Task requirements>
Rename "stakeholder" to "pemangku kepentingan" throughout the material below, keeping every other word unchanged, and omit the pictures from your answer.

___ Information given ___

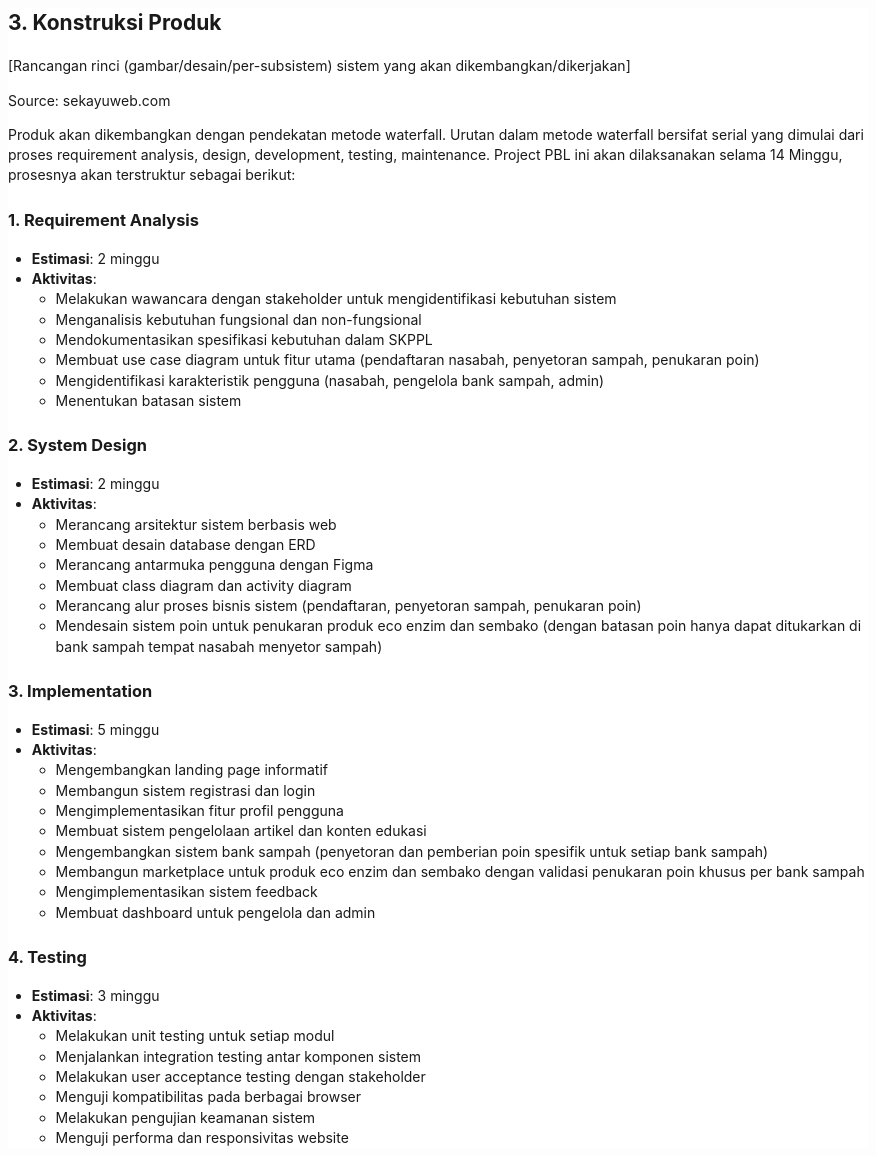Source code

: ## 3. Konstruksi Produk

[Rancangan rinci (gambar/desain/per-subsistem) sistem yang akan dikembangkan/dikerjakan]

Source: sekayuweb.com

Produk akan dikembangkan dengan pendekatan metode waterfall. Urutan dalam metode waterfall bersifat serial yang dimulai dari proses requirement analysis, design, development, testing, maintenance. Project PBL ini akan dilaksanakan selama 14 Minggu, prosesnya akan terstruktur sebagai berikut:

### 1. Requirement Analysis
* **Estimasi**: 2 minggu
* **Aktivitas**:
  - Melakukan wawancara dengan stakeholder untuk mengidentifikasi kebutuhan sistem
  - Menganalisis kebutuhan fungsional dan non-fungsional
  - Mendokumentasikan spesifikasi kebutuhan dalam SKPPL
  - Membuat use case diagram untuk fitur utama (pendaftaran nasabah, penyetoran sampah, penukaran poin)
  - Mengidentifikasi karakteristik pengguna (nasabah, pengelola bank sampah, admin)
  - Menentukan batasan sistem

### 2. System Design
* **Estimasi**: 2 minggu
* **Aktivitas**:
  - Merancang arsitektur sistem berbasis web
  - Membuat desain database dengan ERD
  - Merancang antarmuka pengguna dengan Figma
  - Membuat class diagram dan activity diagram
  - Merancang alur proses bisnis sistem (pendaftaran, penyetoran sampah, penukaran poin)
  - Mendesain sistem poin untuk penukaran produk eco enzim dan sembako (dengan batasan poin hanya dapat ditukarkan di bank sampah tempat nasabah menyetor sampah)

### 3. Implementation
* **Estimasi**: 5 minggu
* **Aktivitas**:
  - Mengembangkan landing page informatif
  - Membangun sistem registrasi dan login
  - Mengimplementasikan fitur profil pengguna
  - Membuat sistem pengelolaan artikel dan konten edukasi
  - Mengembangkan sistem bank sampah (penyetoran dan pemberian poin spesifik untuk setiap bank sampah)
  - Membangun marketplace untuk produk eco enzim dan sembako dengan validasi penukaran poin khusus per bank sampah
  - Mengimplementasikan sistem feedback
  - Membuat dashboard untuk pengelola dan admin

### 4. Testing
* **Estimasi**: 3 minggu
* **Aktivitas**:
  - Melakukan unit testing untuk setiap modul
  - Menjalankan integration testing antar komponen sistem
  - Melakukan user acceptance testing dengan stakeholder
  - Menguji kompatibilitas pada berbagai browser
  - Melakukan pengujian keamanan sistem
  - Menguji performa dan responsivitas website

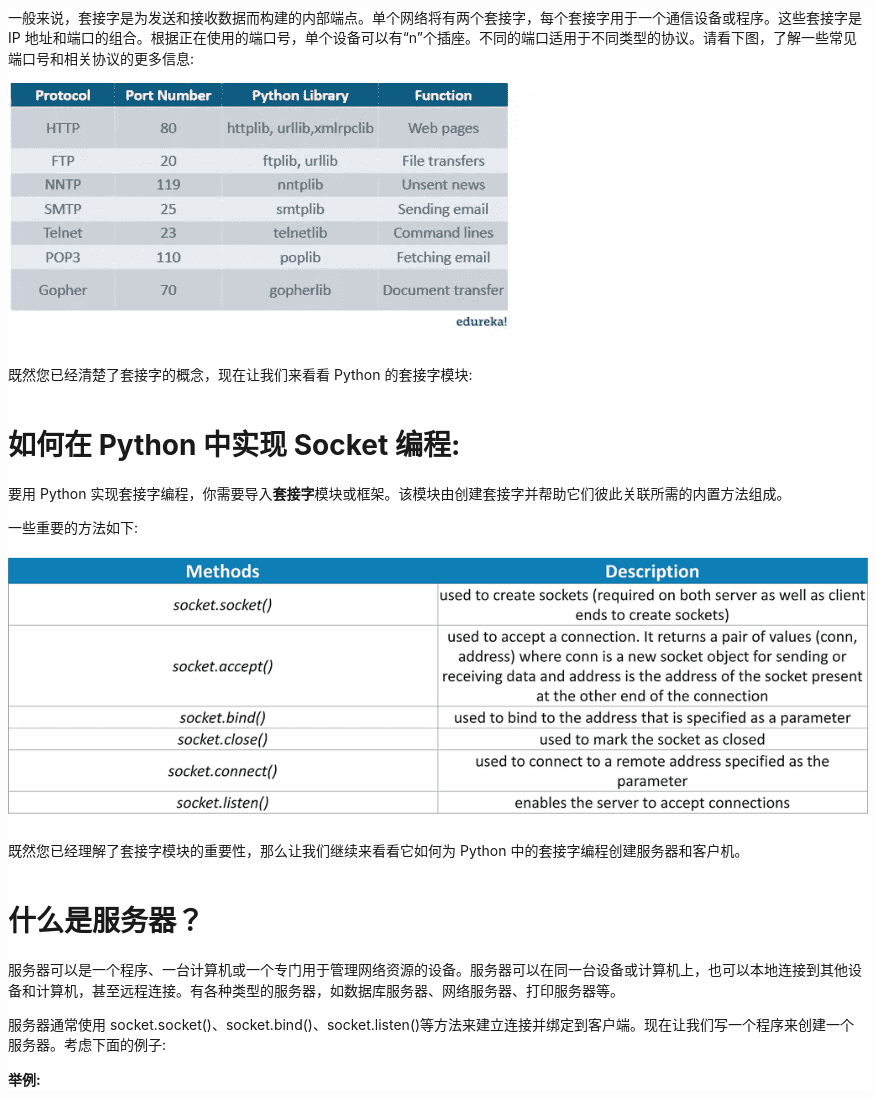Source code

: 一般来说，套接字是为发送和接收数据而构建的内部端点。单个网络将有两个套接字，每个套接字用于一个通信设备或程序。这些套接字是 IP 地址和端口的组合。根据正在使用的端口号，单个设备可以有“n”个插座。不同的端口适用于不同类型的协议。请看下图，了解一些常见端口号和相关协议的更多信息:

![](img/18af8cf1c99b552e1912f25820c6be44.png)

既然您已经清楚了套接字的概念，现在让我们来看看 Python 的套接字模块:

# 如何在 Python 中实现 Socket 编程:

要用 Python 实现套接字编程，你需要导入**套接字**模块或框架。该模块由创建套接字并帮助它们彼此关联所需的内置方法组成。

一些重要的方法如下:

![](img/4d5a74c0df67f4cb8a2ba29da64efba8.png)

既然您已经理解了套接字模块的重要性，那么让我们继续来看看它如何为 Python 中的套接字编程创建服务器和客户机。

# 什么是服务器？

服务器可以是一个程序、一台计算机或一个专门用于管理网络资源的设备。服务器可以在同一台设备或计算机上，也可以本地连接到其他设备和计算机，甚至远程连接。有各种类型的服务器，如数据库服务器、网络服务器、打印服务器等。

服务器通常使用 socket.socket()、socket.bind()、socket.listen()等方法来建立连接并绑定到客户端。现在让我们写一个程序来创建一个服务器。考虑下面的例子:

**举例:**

___

Result of the exercise>
Source code

: ## 3. Konstruksi Produk

[Rancangan rinci (gambar/desain/per-subsistem) sistem yang akan dikembangkan/dikerjakan]

Source: sekayuweb.com

Produk akan dikembangkan dengan pendekatan metode waterfall. Urutan dalam metode waterfall bersifat serial yang dimulai dari proses requirement analysis, design, development, testing, maintenance. Project PBL ini akan dilaksanakan selama 14 Minggu, prosesnya akan terstruktur sebagai berikut:

### 1. Requirement Analysis
* **Estimasi**: 2 minggu
* **Aktivitas**:
  - Melakukan wawancara dengan pemangku kepentingan untuk mengidentifikasi kebutuhan sistem
  - Menganalisis kebutuhan fungsional dan non-fungsional
  - Mendokumentasikan spesifikasi kebutuhan dalam SKPPL
  - Membuat use case diagram untuk fitur utama (pendaftaran nasabah, penyetoran sampah, penukaran poin)
  - Mengidentifikasi karakteristik pengguna (nasabah, pengelola bank sampah, admin)
  - Menentukan batasan sistem

### 2. System Design
* **Estimasi**: 2 minggu
* **Aktivitas**:
  - Merancang arsitektur sistem berbasis web
  - Membuat desain database dengan ERD
  - Merancang antarmuka pengguna dengan Figma
  - Membuat class diagram dan activity diagram
  - Merancang alur proses bisnis sistem (pendaftaran, penyetoran sampah, penukaran poin)
  - Mendesain sistem poin untuk penukaran produk eco enzim dan sembako (dengan batasan poin hanya dapat ditukarkan di bank sampah tempat nasabah menyetor sampah)

### 3. Implementation
* **Estimasi**: 5 minggu
* **Aktivitas**:
  - Mengembangkan landing page informatif
  - Membangun sistem registrasi dan login
  - Mengimplementasikan fitur profil pengguna
  - Membuat sistem pengelolaan artikel dan konten edukasi
  - Mengembangkan sistem bank sampah (penyetoran dan pemberian poin spesifik untuk setiap bank sampah)
  - Membangun marketplace untuk produk eco enzim dan sembako dengan validasi penukaran poin khusus per bank sampah
  - Mengimplementasikan sistem feedback
  - Membuat dashboard untuk pengelola dan admin

### 4. Testing
* **Estimasi**: 3 minggu
* **Aktivitas**:
  - Melakukan unit testing untuk setiap modul
  - Menjalankan integration testing antar komponen sistem
  - Melakukan user acceptance testing dengan pemangku kepentingan
  - Menguji kompatibilitas pada berbagai browser
  - Melakukan pengujian keamanan sistem
  - Menguji performa dan responsivitas website

Source code

: 一般来说，套接字是为发送和接收数据而构建的内部端点。单个网络将有两个套接字，每个套接字用于一个通信设备或程序。这些套接字是 IP 地址和端口的组合。根据正在使用的端口号，单个设备可以有“n”个插座。不同的端口适用于不同类型的协议。请看下图，了解一些常见端口号和相关协议的更多信息:

![](img/18af8cf1c99b552e1912f25820c6be44.png)

既然您已经清楚了套接字的概念，现在让我们来看看 Python 的套接字模块:

# 如何在 Python 中实现 Socket 编程:

要用 Python 实现套接字编程，你需要导入**套接字**模块或框架。该模块由创建套接字并帮助它们彼此关联所需的内置方法组成。

一些重要的方法如下:

![](img/4d5a74c0df67f4cb8a2ba29da64efba8.png)

既然您已经理解了套接字模块的重要性，那么让我们继续来看看它如何为 Python 中的套接字编程创建服务器和客户机。

# 什么是服务器？

服务器可以是一个程序、一台计算机或一个专门用于管理网络资源的设备。服务器可以在同一台设备或计算机上，也可以本地连接到其他设备和计算机，甚至远程连接。有各种类型的服务器，如数据库服务器、网络服务器、打印服务器等。

服务器通常使用 socket.socket()、socket.bind()、socket.listen()等方法来建立连接并绑定到客户端。现在让我们写一个程序来创建一个服务器。考虑下面的例子:

**举例:**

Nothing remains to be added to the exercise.